ORDEM DE TRABALHO 1: Transcreva do trecho sobre a Carta de Manaus a parte que começa nas palavras "No documento intitulado" e termina após as palavras "engenharia em saneamento.".
ORDEM DE TRABALHO 2:
Responda às perguntas abaixo com base no trecho sobre a Carta de Manaus.
(a) Qual rio é citado como exemplo de corpo receptor de efluentes sanitários?
(b) Por meio de que tipo de emissário seria feito o lançamento dos efluentes?
(c) Qual é o cargo atribuído a Daniel Borges Nava?

TRECHO FORNECIDO:
━━━━━━━━━━━━━━━━━━━━

No documento intitulado 'Carta de Manaus (Carta Aberta)', revelado pelo pesquisador do INPA e membro do Conselho Estadual de Recursos Hídricos, os técnicos chegaram ao "consenso que é viável a utilização de rios, como o Rio Negro, como corpos receptores de efluentes sanitários, por meio de alternativas de tratamento e lançamento, através de emissário subfluvial, considerando a auto-depuração em corpos hídricos com grande capacidade de diluição". A 'Carta de Manaus' é sustentada pelos professores Dr. Pedro Alem Sobrinho, Dr. Tobias Bernward bleninger, Dra. Mirian Koifman, Dr. Paulo Cesar Moreno, José Almir Rodrigues Pereira, pela ABES Nacional, pelo secretário Daniel Borges Nava, Eng. sanitarista Karina Bueno e especialistas do Conselho Estadual de Recursos Hídricos (CERH) e Conselho Municipal de Meio Ambiente (CONDEMA) e por profissionais de engenharia em saneamento.

━━━━━━━━━━━━━━━━━━━━

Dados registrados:

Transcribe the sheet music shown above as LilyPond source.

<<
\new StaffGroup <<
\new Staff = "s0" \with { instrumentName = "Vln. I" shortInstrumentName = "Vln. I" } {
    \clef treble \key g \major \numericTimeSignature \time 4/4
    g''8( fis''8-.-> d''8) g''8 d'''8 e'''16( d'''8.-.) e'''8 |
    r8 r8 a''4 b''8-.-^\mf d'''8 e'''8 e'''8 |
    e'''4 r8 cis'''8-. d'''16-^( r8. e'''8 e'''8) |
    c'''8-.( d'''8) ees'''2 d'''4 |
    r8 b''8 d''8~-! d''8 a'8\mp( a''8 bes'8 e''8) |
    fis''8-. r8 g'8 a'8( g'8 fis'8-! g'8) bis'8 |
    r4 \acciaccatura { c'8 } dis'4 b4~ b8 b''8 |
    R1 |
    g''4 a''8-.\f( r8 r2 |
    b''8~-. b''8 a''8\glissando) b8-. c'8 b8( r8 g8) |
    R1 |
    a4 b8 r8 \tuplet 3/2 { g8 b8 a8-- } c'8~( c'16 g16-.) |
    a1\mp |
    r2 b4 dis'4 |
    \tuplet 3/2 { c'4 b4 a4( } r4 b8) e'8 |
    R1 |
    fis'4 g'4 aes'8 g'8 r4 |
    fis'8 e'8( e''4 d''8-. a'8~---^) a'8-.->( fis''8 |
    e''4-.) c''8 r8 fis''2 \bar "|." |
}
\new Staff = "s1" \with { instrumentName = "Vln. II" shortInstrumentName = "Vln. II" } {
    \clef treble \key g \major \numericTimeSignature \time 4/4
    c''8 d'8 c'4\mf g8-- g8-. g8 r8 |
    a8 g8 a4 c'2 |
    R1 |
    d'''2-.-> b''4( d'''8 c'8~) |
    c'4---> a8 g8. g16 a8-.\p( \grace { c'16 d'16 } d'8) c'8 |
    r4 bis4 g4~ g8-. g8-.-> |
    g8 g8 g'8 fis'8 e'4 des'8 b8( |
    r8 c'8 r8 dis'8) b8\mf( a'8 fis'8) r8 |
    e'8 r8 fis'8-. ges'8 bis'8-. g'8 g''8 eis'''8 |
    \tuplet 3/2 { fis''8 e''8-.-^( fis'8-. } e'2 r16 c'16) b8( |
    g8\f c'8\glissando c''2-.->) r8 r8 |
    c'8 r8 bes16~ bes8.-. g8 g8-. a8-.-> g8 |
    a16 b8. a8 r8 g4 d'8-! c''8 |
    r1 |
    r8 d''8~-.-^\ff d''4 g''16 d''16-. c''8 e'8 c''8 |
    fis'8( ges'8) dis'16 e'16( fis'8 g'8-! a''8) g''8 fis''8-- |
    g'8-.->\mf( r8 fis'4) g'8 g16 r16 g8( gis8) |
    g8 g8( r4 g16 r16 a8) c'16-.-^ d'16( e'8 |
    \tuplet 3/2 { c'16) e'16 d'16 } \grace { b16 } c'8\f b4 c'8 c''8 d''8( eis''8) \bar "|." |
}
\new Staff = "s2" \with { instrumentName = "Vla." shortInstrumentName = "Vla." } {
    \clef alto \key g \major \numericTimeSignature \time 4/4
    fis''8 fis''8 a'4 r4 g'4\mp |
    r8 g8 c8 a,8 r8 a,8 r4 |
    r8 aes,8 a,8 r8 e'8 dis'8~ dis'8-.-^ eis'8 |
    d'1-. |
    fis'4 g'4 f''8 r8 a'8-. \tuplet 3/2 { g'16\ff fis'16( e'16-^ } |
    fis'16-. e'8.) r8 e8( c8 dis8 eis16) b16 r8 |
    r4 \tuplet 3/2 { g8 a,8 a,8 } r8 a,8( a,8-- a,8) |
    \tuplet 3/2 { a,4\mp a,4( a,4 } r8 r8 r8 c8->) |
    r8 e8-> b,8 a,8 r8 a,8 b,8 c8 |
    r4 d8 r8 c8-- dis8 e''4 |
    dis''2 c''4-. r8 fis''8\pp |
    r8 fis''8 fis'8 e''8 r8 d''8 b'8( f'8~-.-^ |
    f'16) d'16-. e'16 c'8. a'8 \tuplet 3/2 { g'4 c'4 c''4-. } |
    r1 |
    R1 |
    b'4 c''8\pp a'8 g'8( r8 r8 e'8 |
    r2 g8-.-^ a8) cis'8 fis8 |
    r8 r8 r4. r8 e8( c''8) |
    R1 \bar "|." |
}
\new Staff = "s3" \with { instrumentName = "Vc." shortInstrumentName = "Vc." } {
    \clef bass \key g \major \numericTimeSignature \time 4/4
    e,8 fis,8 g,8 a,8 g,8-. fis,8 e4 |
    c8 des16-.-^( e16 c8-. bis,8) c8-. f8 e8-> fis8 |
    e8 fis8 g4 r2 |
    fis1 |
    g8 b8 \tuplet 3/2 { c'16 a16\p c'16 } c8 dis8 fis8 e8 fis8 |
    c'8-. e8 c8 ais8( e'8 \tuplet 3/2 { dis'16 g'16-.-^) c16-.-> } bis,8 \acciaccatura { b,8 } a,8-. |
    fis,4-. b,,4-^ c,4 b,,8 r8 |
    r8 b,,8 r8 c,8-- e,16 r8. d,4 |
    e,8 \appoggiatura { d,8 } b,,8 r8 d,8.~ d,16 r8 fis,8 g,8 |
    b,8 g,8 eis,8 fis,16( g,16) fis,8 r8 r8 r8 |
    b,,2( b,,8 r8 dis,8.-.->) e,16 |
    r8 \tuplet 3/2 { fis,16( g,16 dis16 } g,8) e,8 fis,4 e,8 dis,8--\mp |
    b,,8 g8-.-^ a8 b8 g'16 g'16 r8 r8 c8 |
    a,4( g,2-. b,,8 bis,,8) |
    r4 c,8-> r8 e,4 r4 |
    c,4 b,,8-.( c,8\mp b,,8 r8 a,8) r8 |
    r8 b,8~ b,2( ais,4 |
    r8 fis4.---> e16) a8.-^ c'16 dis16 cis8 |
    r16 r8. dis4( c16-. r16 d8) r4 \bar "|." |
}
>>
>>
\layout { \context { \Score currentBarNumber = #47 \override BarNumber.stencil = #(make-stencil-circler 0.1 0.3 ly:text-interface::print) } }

━━━━━━━━━━━━━━━━━━━━

RESOLUÇÃO DA TAREFA 1:
No documento intitulado 'Carta de Manaus (Carta Aberta)', revelado pelo pesquisador do INPA e membro do Conselho Estadual de Recursos Hídricos, os técnicos chegaram ao "consenso que é viável a utilização de rios, como o Rio Negro, como corpos receptores de efluentes sanitários, por meio de alternativas de tratamento e lançamento, através de emissário subfluvial, considerando a auto-depuração em corpos hídricos com grande capacidade de diluição". A 'Carta de Manaus' é sustentada pelos professores Dr. Pedro Alem Sobrinho, Dr. Tobias Bernward bleninger, Dra. Mirian Koifman, Dr. Paulo Cesar Moreno, José Almir Rodrigues Pereira, pela ABES Nacional, pelo secretário Daniel Borges Nava, Eng. sanitarista Karina Bueno e especialistas do Conselho Estadual de Recursos Hídricos (CERH) e Conselho Municipal de Meio Ambiente (CONDEMA) e por profissionais de engenharia em saneamento.

RESOLUÇÃO DA TAREFA 2:
(a) O Rio Negro.
(b) Por meio de emissário subfluvial.
(c) Secretário.